■ **Task to complete**:
Copy the following lines word for word, keeping each one unchanged and in the same order.

■ **Extracted records**:
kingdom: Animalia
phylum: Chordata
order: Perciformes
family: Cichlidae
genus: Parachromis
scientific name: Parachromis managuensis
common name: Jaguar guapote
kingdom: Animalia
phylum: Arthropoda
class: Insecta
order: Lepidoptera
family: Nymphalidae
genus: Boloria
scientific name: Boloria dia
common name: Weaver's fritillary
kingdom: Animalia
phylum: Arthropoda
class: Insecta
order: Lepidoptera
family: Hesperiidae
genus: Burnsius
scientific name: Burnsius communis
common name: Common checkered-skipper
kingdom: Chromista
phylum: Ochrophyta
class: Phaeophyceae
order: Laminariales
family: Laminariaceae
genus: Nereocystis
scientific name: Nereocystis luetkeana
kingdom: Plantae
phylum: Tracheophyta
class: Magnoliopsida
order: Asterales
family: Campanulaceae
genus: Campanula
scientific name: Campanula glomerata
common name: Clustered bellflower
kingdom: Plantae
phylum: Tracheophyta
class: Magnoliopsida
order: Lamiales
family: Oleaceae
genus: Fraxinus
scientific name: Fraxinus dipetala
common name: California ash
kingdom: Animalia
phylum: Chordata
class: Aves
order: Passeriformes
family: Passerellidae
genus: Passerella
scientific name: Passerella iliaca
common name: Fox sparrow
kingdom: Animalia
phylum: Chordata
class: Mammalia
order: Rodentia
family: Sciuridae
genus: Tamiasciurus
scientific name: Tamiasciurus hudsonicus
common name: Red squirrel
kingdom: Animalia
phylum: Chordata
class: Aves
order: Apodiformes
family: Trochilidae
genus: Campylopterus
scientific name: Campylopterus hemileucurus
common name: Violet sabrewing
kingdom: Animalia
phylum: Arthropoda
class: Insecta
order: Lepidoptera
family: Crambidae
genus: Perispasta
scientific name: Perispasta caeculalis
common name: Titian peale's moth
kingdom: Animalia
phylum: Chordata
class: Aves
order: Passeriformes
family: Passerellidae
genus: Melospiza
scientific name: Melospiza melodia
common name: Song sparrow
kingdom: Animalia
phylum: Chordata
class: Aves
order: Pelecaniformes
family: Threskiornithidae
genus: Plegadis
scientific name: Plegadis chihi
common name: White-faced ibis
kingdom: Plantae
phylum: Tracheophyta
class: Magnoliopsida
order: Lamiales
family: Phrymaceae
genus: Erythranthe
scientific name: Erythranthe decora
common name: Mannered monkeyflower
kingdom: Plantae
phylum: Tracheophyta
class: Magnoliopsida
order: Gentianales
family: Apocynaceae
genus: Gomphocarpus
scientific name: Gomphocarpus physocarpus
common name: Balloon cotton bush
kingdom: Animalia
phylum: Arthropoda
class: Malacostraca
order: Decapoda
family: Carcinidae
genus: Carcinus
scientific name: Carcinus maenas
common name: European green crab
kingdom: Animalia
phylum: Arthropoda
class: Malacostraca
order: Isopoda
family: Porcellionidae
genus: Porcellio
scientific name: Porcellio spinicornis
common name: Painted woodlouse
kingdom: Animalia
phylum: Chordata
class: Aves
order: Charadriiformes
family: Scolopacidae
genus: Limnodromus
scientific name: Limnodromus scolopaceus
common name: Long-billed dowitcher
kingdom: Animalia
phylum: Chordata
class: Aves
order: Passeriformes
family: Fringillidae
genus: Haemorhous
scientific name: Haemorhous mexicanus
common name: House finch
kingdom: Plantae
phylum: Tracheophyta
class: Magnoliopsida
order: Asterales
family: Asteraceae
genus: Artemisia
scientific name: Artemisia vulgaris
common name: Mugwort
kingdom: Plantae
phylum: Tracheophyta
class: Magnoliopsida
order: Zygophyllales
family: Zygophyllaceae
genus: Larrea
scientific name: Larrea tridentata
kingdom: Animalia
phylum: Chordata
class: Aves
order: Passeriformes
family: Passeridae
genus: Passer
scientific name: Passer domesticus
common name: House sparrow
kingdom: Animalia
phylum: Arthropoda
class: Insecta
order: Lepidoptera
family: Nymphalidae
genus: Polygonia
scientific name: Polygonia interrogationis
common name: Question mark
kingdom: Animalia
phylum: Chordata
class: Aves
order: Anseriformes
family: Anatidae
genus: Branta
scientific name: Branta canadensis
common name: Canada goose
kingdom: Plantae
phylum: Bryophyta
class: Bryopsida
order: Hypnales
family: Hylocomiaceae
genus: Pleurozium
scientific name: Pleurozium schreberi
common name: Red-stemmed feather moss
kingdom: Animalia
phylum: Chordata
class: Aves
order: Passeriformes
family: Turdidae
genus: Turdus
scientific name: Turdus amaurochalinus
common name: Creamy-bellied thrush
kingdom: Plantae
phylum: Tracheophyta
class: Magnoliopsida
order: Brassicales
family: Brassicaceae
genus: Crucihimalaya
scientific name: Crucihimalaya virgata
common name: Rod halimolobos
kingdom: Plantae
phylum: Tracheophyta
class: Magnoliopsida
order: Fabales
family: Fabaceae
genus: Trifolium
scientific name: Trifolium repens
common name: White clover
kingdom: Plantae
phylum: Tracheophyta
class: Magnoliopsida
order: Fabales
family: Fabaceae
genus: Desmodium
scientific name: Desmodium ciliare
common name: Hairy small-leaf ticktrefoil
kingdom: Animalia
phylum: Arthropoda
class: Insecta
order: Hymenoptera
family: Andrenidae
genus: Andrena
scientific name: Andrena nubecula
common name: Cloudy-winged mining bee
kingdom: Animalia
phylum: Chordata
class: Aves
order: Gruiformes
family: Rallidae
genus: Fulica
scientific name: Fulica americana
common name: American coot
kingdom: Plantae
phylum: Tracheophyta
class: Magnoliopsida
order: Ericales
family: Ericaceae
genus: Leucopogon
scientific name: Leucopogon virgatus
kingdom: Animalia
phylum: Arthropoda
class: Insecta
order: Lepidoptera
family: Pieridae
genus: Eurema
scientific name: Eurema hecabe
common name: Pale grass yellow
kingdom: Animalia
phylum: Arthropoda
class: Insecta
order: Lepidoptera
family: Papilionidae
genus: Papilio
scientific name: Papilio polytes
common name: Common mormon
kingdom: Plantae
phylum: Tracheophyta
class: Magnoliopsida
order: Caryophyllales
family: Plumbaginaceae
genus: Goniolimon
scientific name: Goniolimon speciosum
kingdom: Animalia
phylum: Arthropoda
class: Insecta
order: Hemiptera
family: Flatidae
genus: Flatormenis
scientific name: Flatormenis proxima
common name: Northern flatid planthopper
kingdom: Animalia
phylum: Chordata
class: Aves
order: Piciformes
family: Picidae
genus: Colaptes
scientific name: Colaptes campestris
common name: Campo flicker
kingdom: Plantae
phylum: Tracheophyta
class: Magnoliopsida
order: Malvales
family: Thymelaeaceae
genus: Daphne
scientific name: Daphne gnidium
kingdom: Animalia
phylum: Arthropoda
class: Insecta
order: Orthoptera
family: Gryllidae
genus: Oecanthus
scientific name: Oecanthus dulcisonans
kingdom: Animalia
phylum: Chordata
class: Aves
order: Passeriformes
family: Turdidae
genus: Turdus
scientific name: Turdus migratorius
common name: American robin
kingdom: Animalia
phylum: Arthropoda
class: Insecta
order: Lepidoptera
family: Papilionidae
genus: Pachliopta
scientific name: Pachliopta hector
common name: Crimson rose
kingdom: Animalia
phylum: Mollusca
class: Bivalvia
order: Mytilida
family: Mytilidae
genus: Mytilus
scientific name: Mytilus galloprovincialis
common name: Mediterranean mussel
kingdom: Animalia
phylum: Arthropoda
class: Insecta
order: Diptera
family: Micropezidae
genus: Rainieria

■ **Solved exercise**:
kingdom: Animalia
phylum: Chordata
order: Perciformes
family: Cichlidae
genus: Parachromis
scientific name: Parachromis managuensis
common name: Jaguar guapote
kingdom: Animalia
phylum: Arthropoda
class: Insecta
order: Lepidoptera
family: Nymphalidae
genus: Boloria
scientific name: Boloria dia
common name: Weaver's fritillary
kingdom: Animalia
phylum: Arthropoda
class: Insecta
order: Lepidoptera
family: Hesperiidae
genus: Burnsius
scientific name: Burnsius communis
common name: Common checkered-skipper
kingdom: Chromista
phylum: Ochrophyta
class: Phaeophyceae
order: Laminariales
family: Laminariaceae
genus: Nereocystis
scientific name: Nereocystis luetkeana
kingdom: Plantae
phylum: Tracheophyta
class: Magnoliopsida
order: Asterales
family: Campanulaceae
genus: Campanula
scientific name: Campanula glomerata
common name: Clustered bellflower
kingdom: Plantae
phylum: Tracheophyta
class: Magnoliopsida
order: Lamiales
family: Oleaceae
genus: Fraxinus
scientific name: Fraxinus dipetala
common name: California ash
kingdom: Animalia
phylum: Chordata
class: Aves
order: Passeriformes
family: Passerellidae
genus: Passerella
scientific name: Passerella iliaca
common name: Fox sparrow
kingdom: Animalia
phylum: Chordata
class: Mammalia
order: Rodentia
family: Sciuridae
genus: Tamiasciurus
scientific name: Tamiasciurus hudsonicus
common name: Red squirrel
kingdom: Animalia
phylum: Chordata
class: Aves
order: Apodiformes
family: Trochilidae
genus: Campylopterus
scientific name: Campylopterus hemileucurus
common name: Violet sabrewing
kingdom: Animalia
phylum: Arthropoda
class: Insecta
order: Lepidoptera
family: Crambidae
genus: Perispasta
scientific name: Perispasta caeculalis
common name: Titian peale's moth
kingdom: Animalia
phylum: Chordata
class: Aves
order: Passeriformes
family: Passerellidae
genus: Melospiza
scientific name: Melospiza melodia
common name: Song sparrow
kingdom: Animalia
phylum: Chordata
class: Aves
order: Pelecaniformes
family: Threskiornithidae
genus: Plegadis
scientific name: Plegadis chihi
common name: White-faced ibis
kingdom: Plantae
phylum: Tracheophyta
class: Magnoliopsida
order: Lamiales
family: Phrymaceae
genus: Erythranthe
scientific name: Erythranthe decora
common name: Mannered monkeyflower
kingdom: Plantae
phylum: Tracheophyta
class: Magnoliopsida
order: Gentianales
family: Apocynaceae
genus: Gomphocarpus
scientific name: Gomphocarpus physocarpus
common name: Balloon cotton bush
kingdom: Animalia
phylum: Arthropoda
class: Malacostraca
order: Decapoda
family: Carcinidae
genus: Carcinus
scientific name: Carcinus maenas
common name: European green crab
kingdom: Animalia
phylum: Arthropoda
class: Malacostraca
order: Isopoda
family: Porcellionidae
genus: Porcellio
scientific name: Porcellio spinicornis
common name: Painted woodlouse
kingdom: Animalia
phylum: Chordata
class: Aves
order: Charadriiformes
family: Scolopacidae
genus: Limnodromus
scientific name: Limnodromus scolopaceus
common name: Long-billed dowitcher
kingdom: Animalia
phylum: Chordata
class: Aves
order: Passeriformes
family: Fringillidae
genus: Haemorhous
scientific name: Haemorhous mexicanus
common name: House finch
kingdom: Plantae
phylum: Tracheophyta
class: Magnoliopsida
order: Asterales
family: Asteraceae
genus: Artemisia
scientific name: Artemisia vulgaris
common name: Mugwort
kingdom: Plantae
phylum: Tracheophyta
class: Magnoliopsida
order: Zygophyllales
family: Zygophyllaceae
genus: Larrea
scientific name: Larrea tridentata
kingdom: Animalia
phylum: Chordata
class: Aves
order: Passeriformes
family: Passeridae
genus: Passer
scientific name: Passer domesticus
common name: House sparrow
kingdom: Animalia
phylum: Arthropoda
class: Insecta
order: Lepidoptera
family: Nymphalidae
genus: Polygonia
scientific name: Polygonia interrogationis
common name: Question mark
kingdom: Animalia
phylum: Chordata
class: Aves
order: Anseriformes
family: Anatidae
genus: Branta
scientific name: Branta canadensis
common name: Canada goose
kingdom: Plantae
phylum: Bryophyta
class: Bryopsida
order: Hypnales
family: Hylocomiaceae
genus: Pleurozium
scientific name: Pleurozium schreberi
common name: Red-stemmed feather moss
kingdom: Animalia
phylum: Chordata
class: Aves
order: Passeriformes
family: Turdidae
genus: Turdus
scientific name: Turdus amaurochalinus
common name: Creamy-bellied thrush
kingdom: Plantae
phylum: Tracheophyta
class: Magnoliopsida
order: Brassicales
family: Brassicaceae
genus: Crucihimalaya
scientific name: Crucihimalaya virgata
common name: Rod halimolobos
kingdom: Plantae
phylum: Tracheophyta
class: Magnoliopsida
order: Fabales
family: Fabaceae
genus: Trifolium
scientific name: Trifolium repens
common name: White clover
kingdom: Plantae
phylum: Tracheophyta
class: Magnoliopsida
order: Fabales
family: Fabaceae
genus: Desmodium
scientific name: Desmodium ciliare
common name: Hairy small-leaf ticktrefoil
kingdom: Animalia
phylum: Arthropoda
class: Insecta
order: Hymenoptera
family: Andrenidae
genus: Andrena
scientific name: Andrena nubecula
common name: Cloudy-winged mining bee
kingdom: Animalia
phylum: Chordata
class: Aves
order: Gruiformes
family: Rallidae
genus: Fulica
scientific name: Fulica americana
common name: American coot
kingdom: Plantae
phylum: Tracheophyta
class: Magnoliopsida
order: Ericales
family: Ericaceae
genus: Leucopogon
scientific name: Leucopogon virgatus
kingdom: Animalia
phylum: Arthropoda
class: Insecta
order: Lepidoptera
family: Pieridae
genus: Eurema
scientific name: Eurema hecabe
common name: Pale grass yellow
kingdom: Animalia
phylum: Arthropoda
class: Insecta
order: Lepidoptera
family: Papilionidae
genus: Papilio
scientific name: Papilio polytes
common name: Common mormon
kingdom: Plantae
phylum: Tracheophyta
class: Magnoliopsida
order: Caryophyllales
family: Plumbaginaceae
genus: Goniolimon
scientific name: Goniolimon speciosum
kingdom: Animalia
phylum: Arthropoda
class: Insecta
order: Hemiptera
family: Flatidae
genus: Flatormenis
scientific name: Flatormenis proxima
common name: Northern flatid planthopper
kingdom: Animalia
phylum: Chordata
class: Aves
order: Piciformes
family: Picidae
genus: Colaptes
scientific name: Colaptes campestris
common name: Campo flicker
kingdom: Plantae
phylum: Tracheophyta
class: Magnoliopsida
order: Malvales
family: Thymelaeaceae
genus: Daphne
scientific name: Daphne gnidium
kingdom: Animalia
phylum: Arthropoda
class: Insecta
order: Orthoptera
family: Gryllidae
genus: Oecanthus
scientific name: Oecanthus dulcisonans
kingdom: Animalia
phylum: Chordata
class: Aves
order: Passeriformes
family: Turdidae
genus: Turdus
scientific name: Turdus migratorius
common name: American robin
kingdom: Animalia
phylum: Arthropoda
class: Insecta
order: Lepidoptera
family: Papilionidae
genus: Pachliopta
scientific name: Pachliopta hector
common name: Crimson rose
kingdom: Animalia
phylum: Mollusca
class: Bivalvia
order: Mytilida
family: Mytilidae
genus: Mytilus
scientific name: Mytilus galloprovincialis
common name: Mediterranean mussel
kingdom: Animalia
phylum: Arthropoda
class: Insecta
order: Diptera
family: Micropezidae
genus: Rainieria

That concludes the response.